Since the pictures are not wanted, reproduce only the rest of the records, exactly as given.

SUPPLIED ENTRIES >>
■ ■ ■ ■

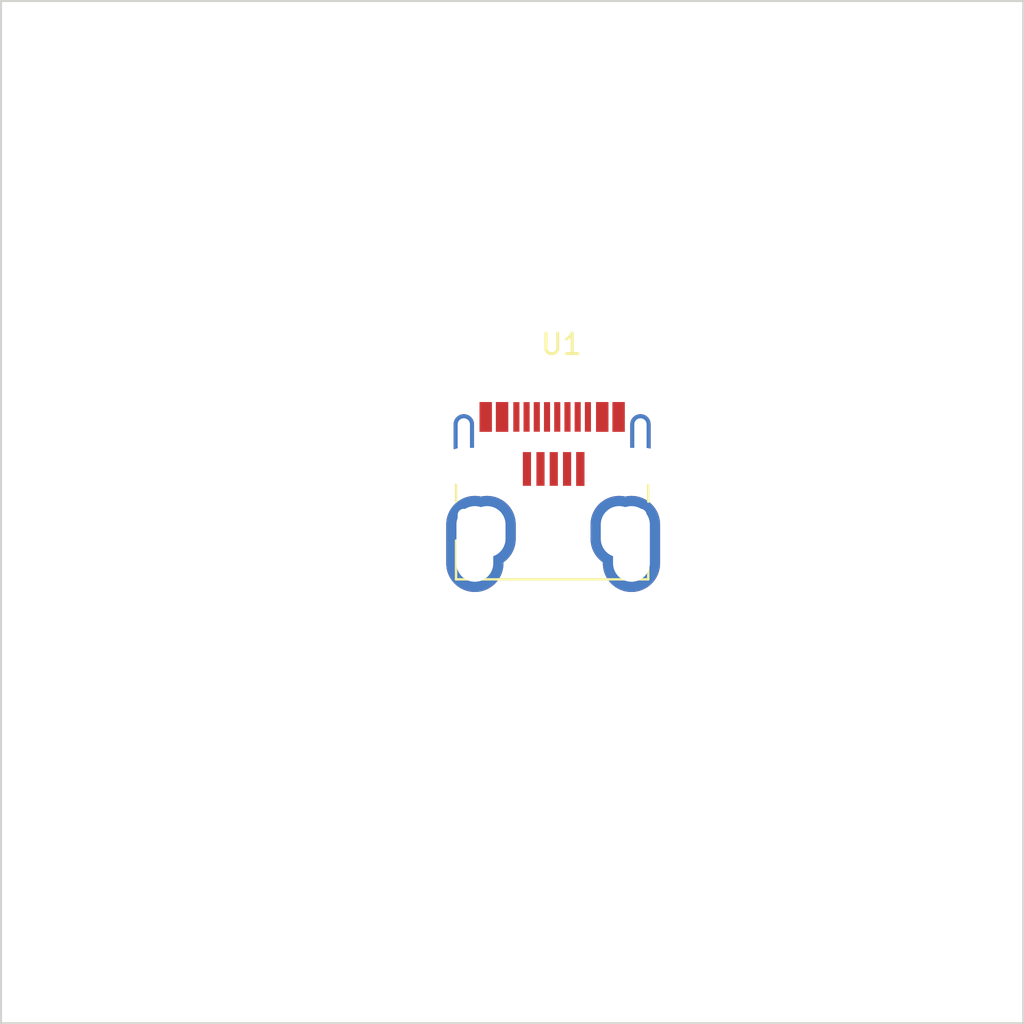
<source format=kicad_pcb>
(kicad_pcb (version 20211014) (generator pcbnew)

  (general
    (thickness 1.6)
  )

  (paper "A4")
  (layers
    (0 "F.Cu" signal)
    (31 "B.Cu" signal)
    (32 "B.Adhes" user "B.Adhesive")
    (33 "F.Adhes" user "F.Adhesive")
    (34 "B.Paste" user)
    (35 "F.Paste" user)
    (36 "B.SilkS" user "B.Silkscreen")
    (37 "F.SilkS" user "F.Silkscreen")
    (38 "B.Mask" user)
    (39 "F.Mask" user)
    (40 "Dwgs.User" user "User.Drawings")
    (41 "Cmts.User" user "User.Comments")
    (42 "Eco1.User" user "User.Eco1")
    (43 "Eco2.User" user "User.Eco2")
    (44 "Edge.Cuts" user)
    (45 "Margin" user)
    (46 "B.CrtYd" user "B.Courtyard")
    (47 "F.CrtYd" user "F.Courtyard")
    (48 "B.Fab" user)
    (49 "F.Fab" user)
    (50 "User.1" user)
    (51 "User.2" user)
    (52 "User.3" user)
    (53 "User.4" user)
    (54 "User.5" user)
    (55 "User.6" user)
    (56 "User.7" user)
    (57 "User.8" user)
    (58 "User.9" user)
  )

  (setup
    (pad_to_mask_clearance 0)
    (pcbplotparams
      (layerselection 0x00010fc_ffffffff)
      (disableapertmacros false)
      (usegerberextensions false)
      (usegerberattributes true)
      (usegerberadvancedattributes true)
      (creategerberjobfile true)
      (svguseinch false)
      (svgprecision 6)
      (excludeedgelayer true)
      (plotframeref false)
      (viasonmask false)
      (mode 1)
      (useauxorigin false)
      (hpglpennumber 1)
      (hpglpenspeed 20)
      (hpglpendiameter 15.000000)
      (dxfpolygonmode true)
      (dxfimperialunits true)
      (dxfusepcbnewfont true)
      (psnegative false)
      (psa4output false)
      (plotreference true)
      (plotvalue true)
      (plotinvisibletext false)
      (sketchpadsonfab false)
      (subtractmaskfromsilk false)
      (outputformat 1)
      (mirror false)
      (drillshape 1)
      (scaleselection 1)
      (outputdirectory "")
    )
  )

  (net 0 "")
  (net 1 "Net-(U1-Pad1)")
  (net 2 "Net-(U1-Pad2)")
  (net 3 "Net-(U1-Pad3)")
  (net 4 "unconnected-(U1-Pad4)")
  (net 5 "Net-(U1-Pad5)")
  (net 6 "Net-(U1-Pad6)")
  (net 7 "unconnected-(U1-PadA5)")
  (net 8 "unconnected-(U1-PadA8)")
  (net 9 "unconnected-(U1-PadB5)")
  (net 10 "unconnected-(U1-PadB8)")

  (footprint "oomlout_OOMP_modules:MODULE-CONN-USB-MEGA-01" (layer "F.Cu") (at 125.5375 72.0685))

  (gr_line (start 150 50) (end 100 50) (layer "Edge.Cuts") (width 0.1) (tstamp 14f43f88-265b-44de-8131-3dd95b73e126))
  (gr_line (start 150 100) (end 150 50) (layer "Edge.Cuts") (width 0.1) (tstamp 7f5417c3-f9ea-4add-b410-6cafc2a66bef))
  (gr_line (start 100 50) (end 100 100) (layer "Edge.Cuts") (width 0.1) (tstamp 82f1c60d-2249-4375-98a5-7bddac6144fc))
  (gr_line (start 100 100) (end 150 100) (layer "Edge.Cuts") (width 0.1) (tstamp e0cb8000-1b92-4df4-a2e9-53cd7d7f442e))

)

</source>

■ ■ ■ ■

SOLUTION >>
<source format=kicad_pcb>
(kicad_pcb (version 20211014) (generator pcbnew)

  (general
    (thickness 1.6)
  )

  (paper "A4")
  (layers
    (0 "F.Cu" signal)
    (31 "B.Cu" signal)
    (32 "B.Adhes" user "B.Adhesive")
    (33 "F.Adhes" user "F.Adhesive")
    (34 "B.Paste" user)
    (35 "F.Paste" user)
    (36 "B.SilkS" user "B.Silkscreen")
    (37 "F.SilkS" user "F.Silkscreen")
    (38 "B.Mask" user)
    (39 "F.Mask" user)
    (40 "Dwgs.User" user "User.Drawings")
    (41 "Cmts.User" user "User.Comments")
    (42 "Eco1.User" user "User.Eco1")
    (43 "Eco2.User" user "User.Eco2")
    (44 "Edge.Cuts" user)
    (45 "Margin" user)
    (46 "B.CrtYd" user "B.Courtyard")
    (47 "F.CrtYd" user "F.Courtyard")
    (48 "B.Fab" user)
    (49 "F.Fab" user)
    (50 "User.1" user)
    (51 "User.2" user)
    (52 "User.3" user)
    (53 "User.4" user)
    (54 "User.5" user)
    (55 "User.6" user)
    (56 "User.7" user)
    (57 "User.8" user)
    (58 "User.9" user)
  )

  (setup
    (pad_to_mask_clearance 0)
    (pcbplotparams
      (layerselection 0x00010fc_ffffffff)
      (disableapertmacros false)
      (usegerberextensions false)
      (usegerberattributes true)
      (usegerberadvancedattributes true)
      (creategerberjobfile true)
      (svguseinch false)
      (svgprecision 6)
      (excludeedgelayer true)
      (plotframeref false)
      (viasonmask false)
      (mode 1)
      (useauxorigin false)
      (hpglpennumber 1)
      (hpglpenspeed 20)
      (hpglpendiameter 15.000000)
      (dxfpolygonmode true)
      (dxfimperialunits true)
      (dxfusepcbnewfont true)
      (psnegative false)
      (psa4output false)
      (plotreference true)
      (plotvalue true)
      (plotinvisibletext false)
      (sketchpadsonfab false)
      (subtractmaskfromsilk false)
      (outputformat 1)
      (mirror false)
      (drillshape 1)
      (scaleselection 1)
      (outputdirectory "")
    )
  )

  (net 0 "")
  (net 1 "Net-(U1-Pad1)")
  (net 2 "Net-(U1-Pad2)")
  (net 3 "Net-(U1-Pad3)")
  (net 4 "unconnected-(U1-Pad4)")
  (net 5 "Net-(U1-Pad5)")
  (net 6 "Net-(U1-Pad6)")
  (net 7 "unconnected-(U1-PadA5)")
  (net 8 "unconnected-(U1-PadA8)")
  (net 9 "unconnected-(U1-PadB5)")
  (net 10 "unconnected-(U1-PadB8)")

  (footprint "oomlout_OOMP_modules:MODULE-CONN-USB-MEGA-01" (layer "F.Cu") (at 125.5375 72.0685))

  (gr_line (start 150 50) (end 100 50) (layer "Edge.Cuts") (width 0.1) (tstamp 14f43f88-265b-44de-8131-3dd95b73e126))
  (gr_line (start 150 100) (end 150 50) (layer "Edge.Cuts") (width 0.1) (tstamp 7f5417c3-f9ea-4add-b410-6cafc2a66bef))
  (gr_line (start 100 50) (end 100 100) (layer "Edge.Cuts") (width 0.1) (tstamp 82f1c60d-2249-4375-98a5-7bddac6144fc))
  (gr_line (start 100 100) (end 150 100) (layer "Edge.Cuts") (width 0.1) (tstamp e0cb8000-1b92-4df4-a2e9-53cd7d7f442e))

)

</source>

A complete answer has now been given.